Relations between Turkey and the United States have deteriorated now to a point of either being fixed or breaking down completely, Turkish Foreign Minister Mevlut Cavusoglu cautioned on Monday.
Declaring bilateral ties at a critical point, the top Turkish envoy said, “we will either fix the ties or they will break down completely.”
Speaking to the press in Istanbul following a meeting with African states, he said Washington has made several mistakes in handling its relationship with Ankara, including giving support to the Kurdish militia in Syria known as the People’s Protection Units (YPG).
Turkish troops launched an air and ground offensive against YPG-held Afrin in northwestern Syria on Jan. 20, as Ankara treats the Kurdish militants as terrorists associated with the outlawed Kurdistan Workers’ Party.

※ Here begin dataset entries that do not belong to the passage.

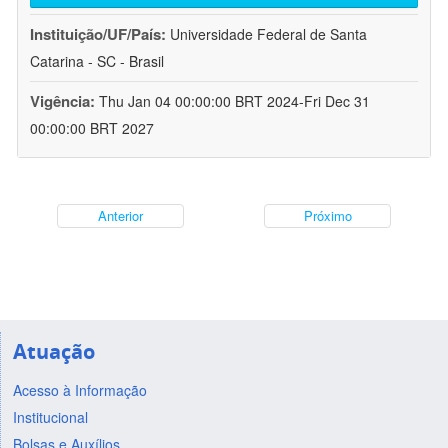
Instituição/UF/País:
Universidade Federal de Santa
Catarina - SC - Brasil
Vigência:
Thu Jan 04 00:00:00 BRT 2024-Fri Dec 31
00:00:00 BRT 2027
Anterior
Próximo
Atuação
Acesso à Informação
Institucional
Bolsas e Auxílios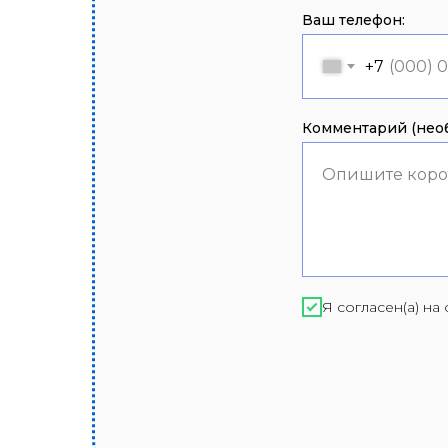
Ваш телефон:
+7
Комментарий (необ
Опишите коро
Я согласен(а) н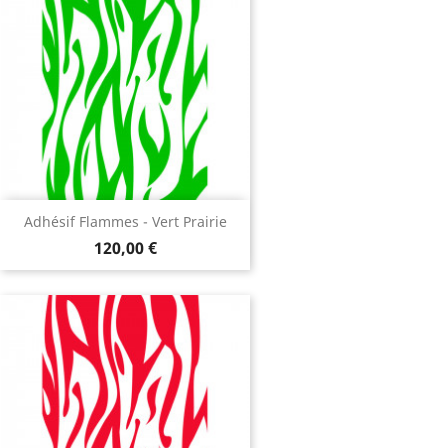
Adhésif Flammes - Vert Prairie
120,00 €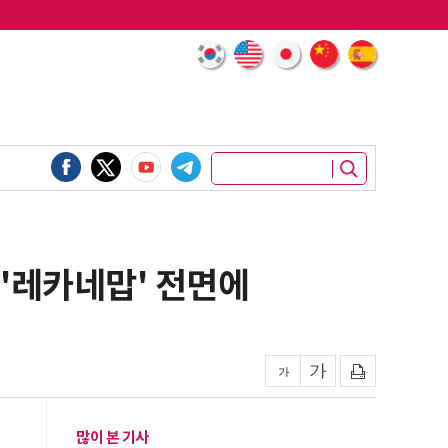
 '레카네맙' 전면에
많이 본 기사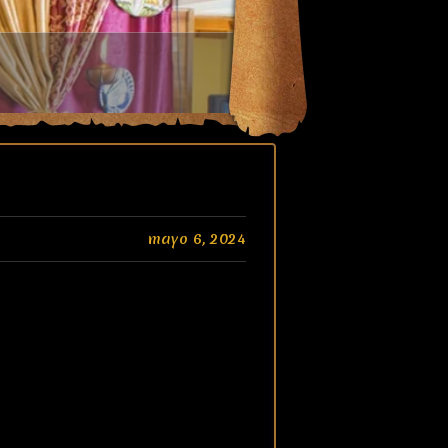
mayo 6, 2024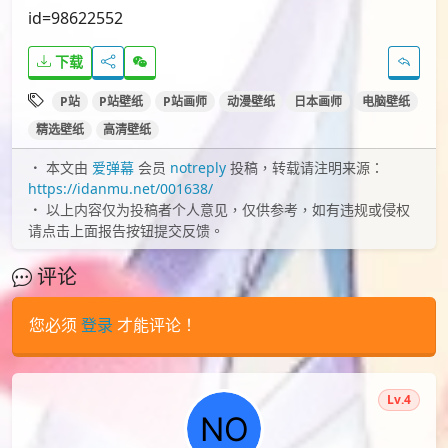
id=98622552
下载
P站
P站壁纸
P站画师
动漫壁纸
日本画师
电脑壁纸
精选壁纸
高清壁纸
本文由
爱弹幕
会员
notreply
投稿，转载请注明来源：
https://idanmu.net/001638/
以上内容仅为投稿者个人意见，仅供参考，如有违规或侵权
请点击上面报告按钮提交反馈。
评论
您必须
登录
才能评论！
Lv.4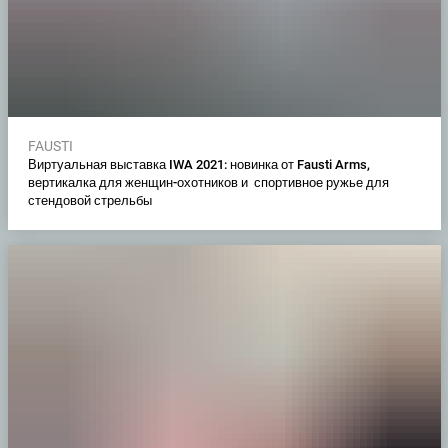
FAUSTI
Виртуальная выставка IWA 2021: новинка от Fausti Arms,
вертикалка для женщин-охотников и спортивное ружье для
стендовой стрельбы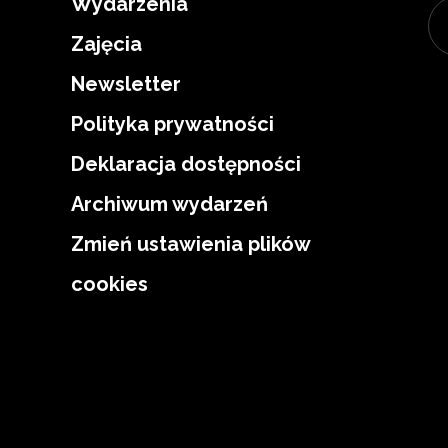
Wydarzenia
Zajęcia
Newsletter
Polityka prywatności
Deklaracja dostępności
Archiwum wydarzeń
Zmień ustawienia plików
cookies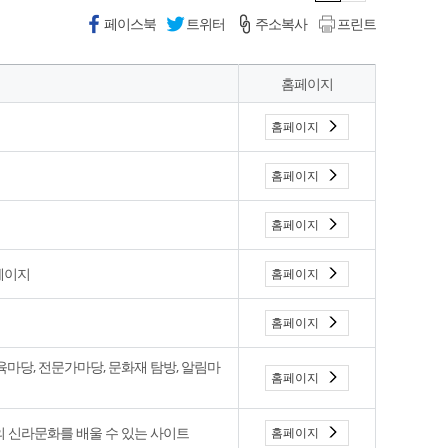
페이스북
트위터
주소복사
프린트
홈페이지
홈페이지
홈페이지
홈페이지
페이지
홈페이지
홈페이지
육마당, 전문가마당, 문화재 탐방, 알림마
홈페이지
의 신라문화를 배울 수 있는 사이트
홈페이지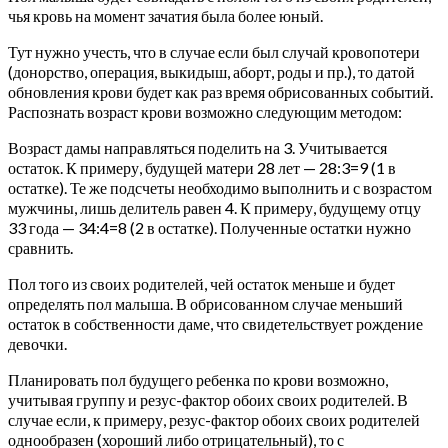
чья кровь на момент зачатия была более юный.
Тут нужно учесть, что в случае если был случай кровопотери
(донорство, операция, выкидыш, аборт, роды и пр.), то датой
обновления крови будет как раз время обрисованных событий.
Распознать возраст крови возможно следующим методом:
Возраст дамы направляться поделить на 3. Учитывается
остаток. К примеру, будущей матери 28 лет — 28:3=9 (1 в
остатке). Те же подсчеты необходимо выполнить и с возрастом
мужчины, лишь делитель равен 4. К примеру, будущему отцу
33 года — 34:4=8 (2 в остатке). Полученные остатки нужно
сравнить.
Пол того из своих родителей, чей остаток меньше и будет
определять пол малыша. В обрисованном случае меньший
остаток в собственности даме, что свидетельствует рождение
девочки.
Планировать пол будущего ребенка по крови возможно,
учитывая группу и резус-фактор обоих своих родителей. В
случае если, к примеру, резус-фактор обоих своих родителей
однообразен (хороший либо отрицательный), то с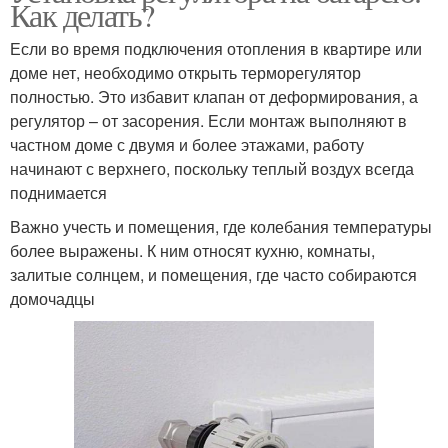
Как делать?
Если во время подключения отопления в квартире или
доме нет, необходимо открыть терморегулятор
полностью. Это избавит клапан от деформирования, а
регулятор – от засорения. Если монтаж выполняют в
частном доме с двумя и более этажами, работу
начинают с верхнего, поскольку теплый воздух всегда
поднимается
Важно учесть и помещения, где колебания температуры
более выражены. К ним относят кухню, комнаты,
залитые солнцем, и помещения, где часто собираются
домочадцы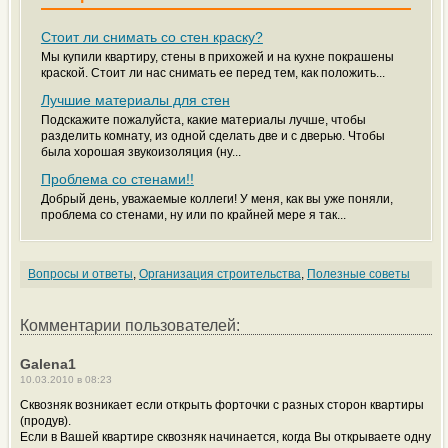
Стоит ли снимать со стен краску?
Мы купили квартиру, стены в прихожей и на кухне покрашены
краской. Стоит ли нас снимать ее перед тем, как положить...
Лучшие материалы для стен
Подскажите пожалуйста, какие материалы лучше, чтобы
разделить комнату, из одной сделать две и с дверью. Чтобы
была хорошая звукоизоляция (ну...
Проблема со стенами!!
Добрый день, уважаемые коллеги! У меня, как вы уже поняли,
проблема со стенами, ну или по крайней мере я так...
Вопросы и ответы
,
Организация строительства
,
Полезные советы
Комментарии пользователей:
Galena1
10.03.2010 в 08:23
Сквозняк возникает если открыть форточки с разных сторон квартиры
(продув).
Если в Вашей квартире сквозняк начинается, когда Вы открываете одну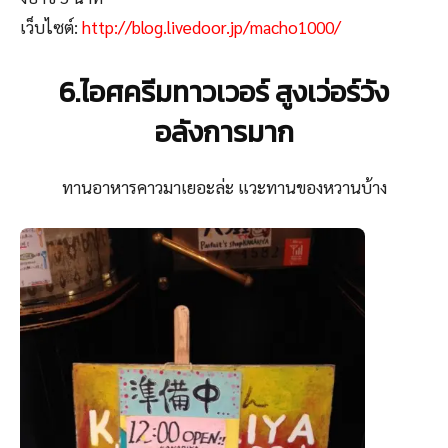
เว็บไซต์:
http://blog.livedoor.jp/macho1000/
6.ไอศครีมทาวเวอร์ สูงเว่อร์วัง
อลังการมาก
ทานอาหารคาวมาเยอะล่ะ แวะทานของหวานบ้าง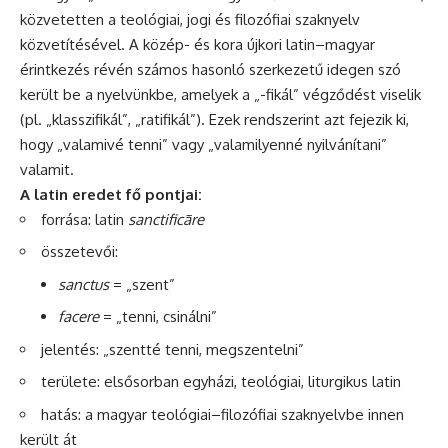
közvetetten a teológiai, jogi és filozófiai szaknyelv
közvetítésével. A közép- és kora újkori latin–magyar
érintkezés révén számos hasonló szerkezetű idegen szó
került be a nyelvünkbe, amelyek a „-fikál” végződést viselik
(pl. „klasszifikál”, „ratifikál”). Ezek rendszerint azt fejezik ki,
hogy „valamivé tenni” vagy „valamilyenné nyilvánítani”
valamit.
A latin eredet fő pontjai:
forrása: latin
sanctificāre
összetevői:
sanctus
= „szent”
facere
= „tenni, csinálni”
jelentés: „szentté tenni, megszentelni”
területe: elsősorban egyházi, teológiai, liturgikus latin
hatás: a magyar teológiai–filozófiai szaknyelvbe innen
került át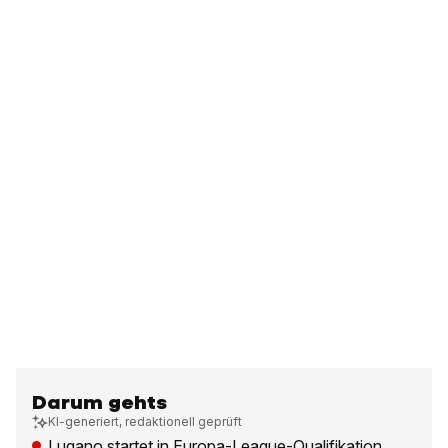
Darum gehts
KI-generiert, redaktionell geprüft
Lugano startet in Europa-League-Qualifikation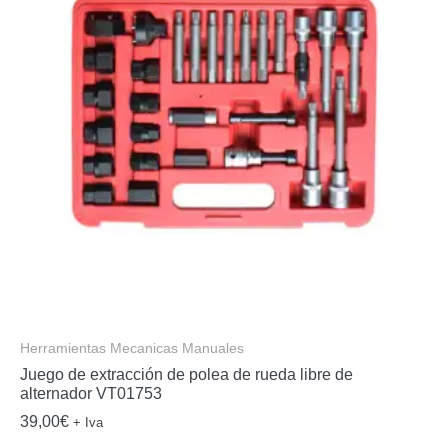
Herramientas Mecanicas Manuales
Juego de extracción de polea de rueda libre de
alternador VT01753
39,00
€
+ Iva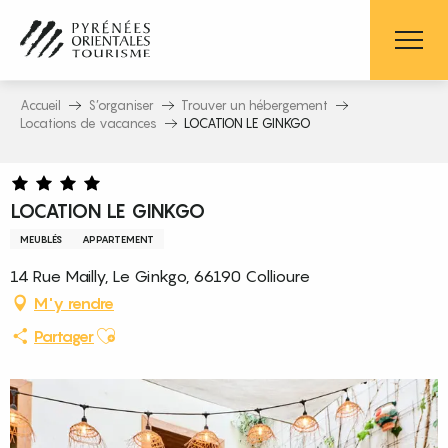
Aller
au
contenu
principal
Accueil
S’organiser
Trouver un hébergement
Locations de vacances
LOCATION LE GINKGO
LOCATION LE GINKGO
MEUBLÉS
APPARTEMENT
14 Rue Mailly, Le Ginkgo, 66190 Collioure
M'y rendre
Ajouter aux favoris
Partager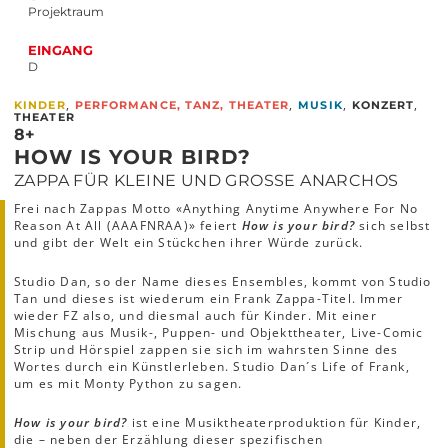
Projektraum
EINGANG
D
,
,
,
,
KINDER
PERFORMANCE, TANZ, THEATER
MUSIK
KONZERT
THEATER
8+
HOW IS YOUR BIRD?
ZAPPA FÜR KLEINE UND GROSSE ANARCHOS
Frei nach Zappas Motto «Anything Anytime Anywhere For No
Reason At All (AAAFNRAA)» feiert
How is your bird?
sich selbst
und gibt der Welt ein Stückchen ihrer Würde zurück.
Studio Dan, so der Name dieses Ensembles, kommt von Studio
Tan und dieses ist wiederum ein Frank Zappa-Titel. Immer
wieder FZ also, und diesmal auch für Kinder. Mit einer
Mischung aus Musik-, Puppen- und Objekttheater, Live-Comic
Strip und Hörspiel zappen sie sich im wahrsten Sinne des
Wortes durch ein Künstlerleben. Studio Dan´s Life of Frank,
um es mit Monty Python zu sagen.
How is your bird?
ist eine Musiktheaterproduktion für Kinder,
die – neben der Erzählung dieser spezifischen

Turkey has threatened to target Manbij, another Syrian town held by the YPG, in its next move, but the United States has refused to withdraw its troops from the town as demanded by Ankara, heightening the risk of a direct confrontation between the NATO allies.
“It is natural that we lost our trust in the U.S.,” Cavusoglu said, stressing that Ankara does not want to hear any more empty promises from its ally but rather wants to see concrete steps.
Turkish president’s security and foreign policy adviser Ibrahim Kalin met with U.S. National Security Adviser Herbert Raymond McMaster in Istanbul over the weekend, while foreign and defense ministers of the two countries are scheduled to meet respectively in Ankara and Brussels in the coming days.
Cavusoglu said all the sensitive issues will be discussed in detail during U.S. Secretary of State Rex Tillerson’s visit to Ankara.